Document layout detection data
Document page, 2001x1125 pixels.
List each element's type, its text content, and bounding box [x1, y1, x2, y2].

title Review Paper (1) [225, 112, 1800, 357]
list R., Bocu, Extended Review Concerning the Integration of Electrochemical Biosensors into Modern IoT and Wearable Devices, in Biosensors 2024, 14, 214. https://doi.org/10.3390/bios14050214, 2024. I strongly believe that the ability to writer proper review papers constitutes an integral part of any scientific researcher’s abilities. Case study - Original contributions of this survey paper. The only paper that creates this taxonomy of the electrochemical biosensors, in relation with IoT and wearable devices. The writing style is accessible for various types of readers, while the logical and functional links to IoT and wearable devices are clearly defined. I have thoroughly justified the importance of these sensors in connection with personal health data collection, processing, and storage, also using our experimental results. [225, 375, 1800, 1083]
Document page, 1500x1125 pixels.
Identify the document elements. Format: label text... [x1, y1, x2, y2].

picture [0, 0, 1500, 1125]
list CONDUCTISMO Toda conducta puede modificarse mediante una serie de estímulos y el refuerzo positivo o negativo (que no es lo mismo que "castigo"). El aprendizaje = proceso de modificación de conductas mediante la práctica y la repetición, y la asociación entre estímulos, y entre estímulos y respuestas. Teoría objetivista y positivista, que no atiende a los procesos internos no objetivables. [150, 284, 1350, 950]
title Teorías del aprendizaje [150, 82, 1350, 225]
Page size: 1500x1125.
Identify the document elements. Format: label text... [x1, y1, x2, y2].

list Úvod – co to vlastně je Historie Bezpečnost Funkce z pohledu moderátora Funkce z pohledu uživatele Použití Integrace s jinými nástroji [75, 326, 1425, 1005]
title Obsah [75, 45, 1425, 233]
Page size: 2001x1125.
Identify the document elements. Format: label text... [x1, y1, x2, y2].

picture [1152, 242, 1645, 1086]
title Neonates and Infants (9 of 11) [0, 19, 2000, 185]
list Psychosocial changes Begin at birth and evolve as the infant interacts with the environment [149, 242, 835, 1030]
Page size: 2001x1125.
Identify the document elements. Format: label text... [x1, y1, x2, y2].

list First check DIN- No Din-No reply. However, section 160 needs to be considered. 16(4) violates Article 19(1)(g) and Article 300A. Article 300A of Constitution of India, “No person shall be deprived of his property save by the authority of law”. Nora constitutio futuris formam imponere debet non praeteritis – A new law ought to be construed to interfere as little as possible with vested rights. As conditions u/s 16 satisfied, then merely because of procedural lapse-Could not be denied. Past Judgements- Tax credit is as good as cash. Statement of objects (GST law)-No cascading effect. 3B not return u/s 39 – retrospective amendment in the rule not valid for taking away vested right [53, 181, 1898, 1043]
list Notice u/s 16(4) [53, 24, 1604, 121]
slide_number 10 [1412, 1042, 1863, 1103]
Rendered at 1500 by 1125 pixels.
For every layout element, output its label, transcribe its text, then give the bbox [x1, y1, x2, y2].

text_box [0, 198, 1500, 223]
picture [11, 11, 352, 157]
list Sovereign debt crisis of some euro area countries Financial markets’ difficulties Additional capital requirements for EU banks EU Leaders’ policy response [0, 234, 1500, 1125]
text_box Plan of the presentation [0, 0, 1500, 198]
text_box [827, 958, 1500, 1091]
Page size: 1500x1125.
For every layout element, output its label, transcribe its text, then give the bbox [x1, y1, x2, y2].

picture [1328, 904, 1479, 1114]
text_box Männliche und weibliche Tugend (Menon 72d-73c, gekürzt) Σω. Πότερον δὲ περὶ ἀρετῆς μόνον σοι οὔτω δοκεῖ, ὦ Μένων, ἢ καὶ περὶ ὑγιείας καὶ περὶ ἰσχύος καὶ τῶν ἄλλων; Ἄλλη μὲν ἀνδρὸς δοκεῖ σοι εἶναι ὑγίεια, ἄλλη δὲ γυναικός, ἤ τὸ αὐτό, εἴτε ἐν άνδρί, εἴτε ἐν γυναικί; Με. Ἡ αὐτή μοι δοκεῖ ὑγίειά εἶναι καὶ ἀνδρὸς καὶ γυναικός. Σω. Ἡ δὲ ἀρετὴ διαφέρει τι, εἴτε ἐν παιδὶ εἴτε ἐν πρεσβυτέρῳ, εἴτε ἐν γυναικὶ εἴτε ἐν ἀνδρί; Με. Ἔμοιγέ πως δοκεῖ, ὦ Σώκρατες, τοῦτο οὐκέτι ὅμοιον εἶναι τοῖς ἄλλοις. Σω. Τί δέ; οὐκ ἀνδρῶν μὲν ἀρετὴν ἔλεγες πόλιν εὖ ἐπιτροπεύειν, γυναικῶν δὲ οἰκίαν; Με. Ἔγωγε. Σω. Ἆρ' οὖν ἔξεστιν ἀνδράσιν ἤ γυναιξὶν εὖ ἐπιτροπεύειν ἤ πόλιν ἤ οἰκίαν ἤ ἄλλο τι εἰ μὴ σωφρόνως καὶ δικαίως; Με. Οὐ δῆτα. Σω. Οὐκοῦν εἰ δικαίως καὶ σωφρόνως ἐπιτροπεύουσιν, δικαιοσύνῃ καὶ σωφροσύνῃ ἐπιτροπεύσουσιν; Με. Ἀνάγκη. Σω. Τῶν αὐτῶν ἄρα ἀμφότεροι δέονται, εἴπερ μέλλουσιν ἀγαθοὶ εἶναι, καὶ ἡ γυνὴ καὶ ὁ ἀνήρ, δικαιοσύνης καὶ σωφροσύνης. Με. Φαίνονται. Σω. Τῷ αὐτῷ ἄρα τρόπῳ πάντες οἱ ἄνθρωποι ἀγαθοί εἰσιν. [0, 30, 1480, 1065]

- _Work to be completed_: Repeat the data in full, matching each line exactly.

- _Completed exercise_:
Document page, 2001x1125 pixels.
List each element's type, its text content, and bounding box [x1, y1, x2, y2].

title Review Paper (1) [225, 112, 1800, 357]
list R., Bocu, Extended Review Concerning the Integration of Electrochemical Biosensors into Modern IoT and Wearable Devices, in Biosensors 2024, 14, 214. https://doi.org/10.3390/bios14050214, 2024. I strongly believe that the ability to writer proper review papers constitutes an integral part of any scientific researcher’s abilities. Case study - Original contributions of this survey paper. The only paper that creates this taxonomy of the electrochemical biosensors, in relation with IoT and wearable devices. The writing style is accessible for various types of readers, while the logical and functional links to IoT and wearable devices are clearly defined. I have thoroughly justified the importance of these sensors in connection with personal health data collection, processing, and storage, also using our experimental results. [225, 375, 1800, 1083]
Document page, 1500x1125 pixels.
Identify the document elements. Format: label text... [x1, y1, x2, y2].

picture [0, 0, 1500, 1125]
list CONDUCTISMO Toda conducta puede modificarse mediante una serie de estímulos y el refuerzo positivo o negativo (que no es lo mismo que "castigo"). El aprendizaje = proceso de modificación de conductas mediante la práctica y la repetición, y la asociación entre estímulos, y entre estímulos y respuestas. Teoría objetivista y positivista, que no atiende a los procesos internos no objetivables. [150, 284, 1350, 950]
title Teorías del aprendizaje [150, 82, 1350, 225]
Page size: 1500x1125.
Identify the document elements. Format: label text... [x1, y1, x2, y2].

list Úvod – co to vlastně je Historie Bezpečnost Funkce z pohledu moderátora Funkce z pohledu uživatele Použití Integrace s jinými nástroji [75, 326, 1425, 1005]
title Obsah [75, 45, 1425, 233]
Page size: 2001x1125.
Identify the document elements. Format: label text... [x1, y1, x2, y2].

picture [1152, 242, 1645, 1086]
title Neonates and Infants (9 of 11) [0, 19, 2000, 185]
list Psychosocial changes Begin at birth and evolve as the infant interacts with the environment [149, 242, 835, 1030]
Page size: 2001x1125.
Identify the document elements. Format: label text... [x1, y1, x2, y2].

list First check DIN- No Din-No reply. However, section 160 needs to be considered. 16(4) violates Article 19(1)(g) and Article 300A. Article 300A of Constitution of India, “No person shall be deprived of his property save by the authority of law”. Nora constitutio futuris formam imponere debet non praeteritis – A new law ought to be construed to interfere as little as possible with vested rights. As conditions u/s 16 satisfied, then merely because of procedural lapse-Could not be denied. Past Judgements- Tax credit is as good as cash. Statement of objects (GST law)-No cascading effect. 3B not return u/s 39 – retrospective amendment in the rule not valid for taking away vested right [53, 181, 1898, 1043]
list Notice u/s 16(4) [53, 24, 1604, 121]
slide_number 10 [1412, 1042, 1863, 1103]
Rendered at 1500 by 1125 pixels.
For every layout element, output its label, transcribe its text, then give the bbox [x1, y1, x2, y2].

text_box [0, 198, 1500, 223]
picture [11, 11, 352, 157]
list Sovereign debt crisis of some euro area countries Financial markets’ difficulties Additional capital requirements for EU banks EU Leaders’ policy response [0, 234, 1500, 1125]
text_box Plan of the presentation [0, 0, 1500, 198]
text_box [827, 958, 1500, 1091]
Page size: 1500x1125.
For every layout element, output its label, transcribe its text, then give the bbox [x1, y1, x2, y2].

picture [1328, 904, 1479, 1114]
text_box Männliche und weibliche Tugend (Menon 72d-73c, gekürzt) Σω. Πότερον δὲ περὶ ἀρετῆς μόνον σοι οὔτω δοκεῖ, ὦ Μένων, ἢ καὶ περὶ ὑγιείας καὶ περὶ ἰσχύος καὶ τῶν ἄλλων; Ἄλλη μὲν ἀνδρὸς δοκεῖ σοι εἶναι ὑγίεια, ἄλλη δὲ γυναικός, ἤ τὸ αὐτό, εἴτε ἐν άνδρί, εἴτε ἐν γυναικί; Με. Ἡ αὐτή μοι δοκεῖ ὑγίειά εἶναι καὶ ἀνδρὸς καὶ γυναικός. Σω. Ἡ δὲ ἀρετὴ διαφέρει τι, εἴτε ἐν παιδὶ εἴτε ἐν πρεσβυτέρῳ, εἴτε ἐν γυναικὶ εἴτε ἐν ἀνδρί; Με. Ἔμοιγέ πως δοκεῖ, ὦ Σώκρατες, τοῦτο οὐκέτι ὅμοιον εἶναι τοῖς ἄλλοις. Σω. Τί δέ; οὐκ ἀνδρῶν μὲν ἀρετὴν ἔλεγες πόλιν εὖ ἐπιτροπεύειν, γυναικῶν δὲ οἰκίαν; Με. Ἔγωγε. Σω. Ἆρ' οὖν ἔξεστιν ἀνδράσιν ἤ γυναιξὶν εὖ ἐπιτροπεύειν ἤ πόλιν ἤ οἰκίαν ἤ ἄλλο τι εἰ μὴ σωφρόνως καὶ δικαίως; Με. Οὐ δῆτα. Σω. Οὐκοῦν εἰ δικαίως καὶ σωφρόνως ἐπιτροπεύουσιν, δικαιοσύνῃ καὶ σωφροσύνῃ ἐπιτροπεύσουσιν; Με. Ἀνάγκη. Σω. Τῶν αὐτῶν ἄρα ἀμφότεροι δέονται, εἴπερ μέλλουσιν ἀγαθοὶ εἶναι, καὶ ἡ γυνὴ καὶ ὁ ἀνήρ, δικαιοσύνης καὶ σωφροσύνης. Με. Φαίνονται. Σω. Τῷ αὐτῷ ἄρα τρόπῳ πάντες οἱ ἄνθρωποι ἀγαθοί εἰσιν. [0, 30, 1480, 1065]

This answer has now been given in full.